**REQUEST:**
The required output is the line that contains "Admin can create, edit, and" through the last line of the data, retyped verbatim and with nothing added.
(RECORDS FOR THIS TASK Opens)
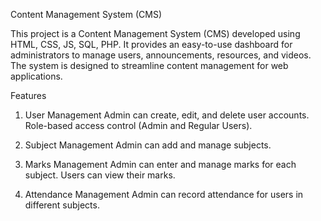 Content Management System (CMS)

This project is a Content Management System (CMS) developed using HTML, CSS, JS, SQL, PHP. It provides an easy-to-use dashboard for administrators to manage users, announcements, resources, and videos. The system is designed to streamline content management for web applications.

Features

1. User Management
Admin can create, edit, and delete user accounts.
Role-based access control (Admin and Regular Users).

2. Subject Management
Admin can add and manage subjects.

3. Marks Management
Admin can enter and manage marks for each subject.
Users can view their marks.

4. Attendance Management
Admin can record attendance for users in different subjects.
(RECORDS FOR THIS TASK Closes)
**THE COMPLETED TASK:**
Admin can create, edit, and delete user accounts.
Role-based access control (Admin and Regular Users).

2. Subject Management
Admin can add and manage subjects.

3. Marks Management
Admin can enter and manage marks for each subject.
Users can view their marks.

4. Attendance Management
Admin can record attendance for users in different subjects.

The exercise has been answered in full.